The newborn session is often the first time the older siblings get to hold the infant. Taking extra precautions is imperative when they do, since kids can be spontaneous and erratic. With kiddos under the age of 3, posing them lying down next to the newborn is safest. Older or calmer kids can hold baby on their lap while seated on a flat surface. Be sure to place the newborn and sibling away from the edge of the bed or couch so the newborn can’t tumble off.
If a child is grumpy or unhappy, don’t pressure her to pose with the newborn. Simply move on and invite the child back later when she’s cooled off. And always have a parent nearby during sibling shots so they can jump in if child wrangling is needed.
Should you reschedule if you, the newborn or even someone else in your own household is sick? Yes, absolutely. Rescheduling can be an epic pain, but it’s imperative in this case. Because a newborn’s immune system is immature, take the extra precaution. Reach out to your clients as soon as possible to inform them that you or someone in your household is sick and propose two alternate dates for the shoot. My own schedule is typically booked pretty solid on the weekends, so I keep a weekday set aside for rescheds. Be sure to get evaluated by a doctor so you have a clear timeline of when you’ll be safe to work again. New parents are always beyond thankful you’re taking this extra precaution.
If your client’s newborn is sick, also reschedule. When a newborn is sick their immune system is compromised and their exposure to other people should be minimal. Ask the parents to check with the pediatrician to clear him for photos.
For you! It’s imperative you’re up-to-date with your vaccinations before photographing newborns. Did you know you need to get a Tdap (tetanus, diphtheria, pertussis) booster every 10 years? Well, you do. And then there’s MMR, VAR, RZV, and the list goes on, depending on your age. You also need to get an influenza vaccination yearly in the fall.

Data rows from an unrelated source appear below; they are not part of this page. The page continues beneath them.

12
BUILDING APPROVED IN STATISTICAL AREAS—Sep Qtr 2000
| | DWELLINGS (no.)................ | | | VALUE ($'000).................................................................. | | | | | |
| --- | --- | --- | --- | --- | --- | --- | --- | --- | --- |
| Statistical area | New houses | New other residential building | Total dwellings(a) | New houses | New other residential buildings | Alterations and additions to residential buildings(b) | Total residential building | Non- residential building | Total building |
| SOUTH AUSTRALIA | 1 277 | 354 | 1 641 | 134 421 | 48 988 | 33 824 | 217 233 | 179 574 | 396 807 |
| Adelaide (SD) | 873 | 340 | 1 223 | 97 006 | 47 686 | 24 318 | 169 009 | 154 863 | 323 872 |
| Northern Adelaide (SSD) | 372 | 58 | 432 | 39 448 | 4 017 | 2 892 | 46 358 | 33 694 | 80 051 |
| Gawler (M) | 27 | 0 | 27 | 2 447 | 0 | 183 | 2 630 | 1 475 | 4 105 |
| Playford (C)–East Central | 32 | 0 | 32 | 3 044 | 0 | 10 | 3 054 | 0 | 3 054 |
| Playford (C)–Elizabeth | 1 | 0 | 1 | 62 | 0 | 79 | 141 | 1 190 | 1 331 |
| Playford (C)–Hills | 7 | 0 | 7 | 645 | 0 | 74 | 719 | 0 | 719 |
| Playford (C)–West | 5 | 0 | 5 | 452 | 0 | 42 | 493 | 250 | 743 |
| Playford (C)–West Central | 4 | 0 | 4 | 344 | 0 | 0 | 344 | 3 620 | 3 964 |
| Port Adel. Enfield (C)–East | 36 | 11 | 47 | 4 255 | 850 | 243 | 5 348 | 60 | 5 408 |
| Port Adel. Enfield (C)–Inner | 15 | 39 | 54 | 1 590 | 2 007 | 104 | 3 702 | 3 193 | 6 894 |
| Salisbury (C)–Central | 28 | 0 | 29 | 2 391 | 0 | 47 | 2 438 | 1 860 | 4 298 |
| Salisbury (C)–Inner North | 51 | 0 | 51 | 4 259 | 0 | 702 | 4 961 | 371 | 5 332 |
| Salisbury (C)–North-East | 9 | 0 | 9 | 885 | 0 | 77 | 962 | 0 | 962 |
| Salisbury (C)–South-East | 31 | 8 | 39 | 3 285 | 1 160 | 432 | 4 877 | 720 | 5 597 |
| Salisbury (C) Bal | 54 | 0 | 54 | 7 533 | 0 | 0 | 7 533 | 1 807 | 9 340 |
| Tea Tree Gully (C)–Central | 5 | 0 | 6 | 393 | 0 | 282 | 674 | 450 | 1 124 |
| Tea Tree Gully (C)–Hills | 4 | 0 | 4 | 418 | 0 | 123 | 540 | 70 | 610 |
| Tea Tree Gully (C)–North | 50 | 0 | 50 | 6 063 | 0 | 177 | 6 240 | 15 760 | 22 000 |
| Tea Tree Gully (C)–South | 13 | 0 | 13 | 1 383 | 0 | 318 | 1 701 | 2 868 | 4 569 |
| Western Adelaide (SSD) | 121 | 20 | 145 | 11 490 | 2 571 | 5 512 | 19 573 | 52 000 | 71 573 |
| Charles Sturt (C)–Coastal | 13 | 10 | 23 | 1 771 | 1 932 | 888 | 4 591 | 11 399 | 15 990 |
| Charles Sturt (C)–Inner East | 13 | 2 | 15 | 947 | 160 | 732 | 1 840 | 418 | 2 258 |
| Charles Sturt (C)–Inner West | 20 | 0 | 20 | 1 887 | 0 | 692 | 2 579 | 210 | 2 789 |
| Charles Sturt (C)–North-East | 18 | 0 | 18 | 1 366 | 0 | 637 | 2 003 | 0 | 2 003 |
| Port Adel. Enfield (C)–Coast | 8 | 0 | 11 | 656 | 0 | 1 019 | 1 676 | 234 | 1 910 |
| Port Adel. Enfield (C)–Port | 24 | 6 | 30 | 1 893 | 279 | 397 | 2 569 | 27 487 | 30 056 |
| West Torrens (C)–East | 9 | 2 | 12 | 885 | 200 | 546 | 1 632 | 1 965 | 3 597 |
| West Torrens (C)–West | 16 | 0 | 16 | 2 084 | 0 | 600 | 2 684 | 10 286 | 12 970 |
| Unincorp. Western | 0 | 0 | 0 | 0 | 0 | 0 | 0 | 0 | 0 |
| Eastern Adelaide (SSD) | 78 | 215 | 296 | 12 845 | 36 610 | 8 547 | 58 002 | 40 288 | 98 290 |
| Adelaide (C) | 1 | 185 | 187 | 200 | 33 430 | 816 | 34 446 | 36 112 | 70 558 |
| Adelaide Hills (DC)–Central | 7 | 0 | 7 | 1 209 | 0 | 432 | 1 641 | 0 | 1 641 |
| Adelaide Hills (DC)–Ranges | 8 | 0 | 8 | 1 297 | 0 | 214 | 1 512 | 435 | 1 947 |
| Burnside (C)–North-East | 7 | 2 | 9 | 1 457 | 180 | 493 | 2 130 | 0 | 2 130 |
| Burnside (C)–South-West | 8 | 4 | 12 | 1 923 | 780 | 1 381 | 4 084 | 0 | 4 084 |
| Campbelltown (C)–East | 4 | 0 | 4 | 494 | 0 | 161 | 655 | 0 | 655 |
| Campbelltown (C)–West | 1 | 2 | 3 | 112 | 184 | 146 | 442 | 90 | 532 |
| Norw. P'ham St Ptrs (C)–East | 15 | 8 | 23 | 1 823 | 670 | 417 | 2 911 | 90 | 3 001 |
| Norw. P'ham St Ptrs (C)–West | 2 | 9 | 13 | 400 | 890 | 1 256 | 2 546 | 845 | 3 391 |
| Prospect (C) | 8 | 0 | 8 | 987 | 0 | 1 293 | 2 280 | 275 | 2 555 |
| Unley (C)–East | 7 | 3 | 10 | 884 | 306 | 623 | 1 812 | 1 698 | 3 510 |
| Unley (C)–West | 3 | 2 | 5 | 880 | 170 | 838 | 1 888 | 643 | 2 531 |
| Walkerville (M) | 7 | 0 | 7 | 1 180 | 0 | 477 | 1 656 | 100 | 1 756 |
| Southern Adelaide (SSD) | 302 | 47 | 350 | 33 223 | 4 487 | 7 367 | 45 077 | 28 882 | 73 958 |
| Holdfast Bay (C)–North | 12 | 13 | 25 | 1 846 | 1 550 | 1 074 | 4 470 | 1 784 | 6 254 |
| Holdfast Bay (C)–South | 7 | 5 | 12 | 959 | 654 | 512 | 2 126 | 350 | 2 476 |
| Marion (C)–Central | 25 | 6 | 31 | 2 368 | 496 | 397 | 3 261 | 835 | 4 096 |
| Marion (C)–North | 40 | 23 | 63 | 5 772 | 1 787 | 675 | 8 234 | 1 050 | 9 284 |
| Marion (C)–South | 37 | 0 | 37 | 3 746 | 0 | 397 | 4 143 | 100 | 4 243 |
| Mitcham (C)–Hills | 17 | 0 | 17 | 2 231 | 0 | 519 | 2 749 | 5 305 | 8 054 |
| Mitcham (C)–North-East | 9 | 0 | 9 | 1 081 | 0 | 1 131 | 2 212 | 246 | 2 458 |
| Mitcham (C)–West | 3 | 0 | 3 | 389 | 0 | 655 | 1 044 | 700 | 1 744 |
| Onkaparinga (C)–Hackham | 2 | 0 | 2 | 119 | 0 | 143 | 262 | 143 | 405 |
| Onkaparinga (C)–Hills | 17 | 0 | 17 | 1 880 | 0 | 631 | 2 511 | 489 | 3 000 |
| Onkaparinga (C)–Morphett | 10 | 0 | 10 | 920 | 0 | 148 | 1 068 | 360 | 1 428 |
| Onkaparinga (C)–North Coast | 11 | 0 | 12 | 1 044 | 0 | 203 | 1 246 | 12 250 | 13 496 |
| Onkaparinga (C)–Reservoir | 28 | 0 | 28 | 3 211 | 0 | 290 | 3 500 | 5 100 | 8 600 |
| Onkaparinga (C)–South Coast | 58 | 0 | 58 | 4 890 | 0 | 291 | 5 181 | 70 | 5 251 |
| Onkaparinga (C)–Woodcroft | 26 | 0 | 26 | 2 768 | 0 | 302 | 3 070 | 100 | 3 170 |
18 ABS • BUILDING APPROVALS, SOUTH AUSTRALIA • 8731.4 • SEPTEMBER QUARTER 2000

Regularly check with your health care provider to make sure you’re up to date on everything. The CDC maintains a schedule of recommended vaccinations for adults 19 years old or older.
9. Loose objects.
Keep your camera secured on a strap around your neck or wrist so if it does slip out of your hands, it won’t hit baby. Limit and be careful with the jewelry you’re wearing so it won’t scratch the newborn.
Pets are part of the family, too, and are often the family’s first “baby.” The safest pose with any size dog is to have a parent cradle the newborn in their arms and let the dog get close to sniff her. Always be sure to designate one parent to command the dog and stay near enough to grab it if need be.
11.Temperature and sun.
Usually in lifestyle photography, temperature isn’t an issue because the newborn is being held the majority of the time. If the house feels breezy or cool, just ask the parents to turn off the AC or shut the window to make the newborn more comfortable. If excess heat is an issue, keep baby dressed in only a diaper and forego the swaddle. And, if you’re shooting near a window, keep an eye out for direct sun that could get in the newborn’s eyes and simply re-pose as needed.
12. Washing props.
Some lifestyle photographers will provide blankets or swaddles for their newborn shoots. If this is you, be sure to launder the items with dye- and perfume-free detergent after every session. All props used need to be completely disinfected with a natural sanitizer. Germs are the enemy!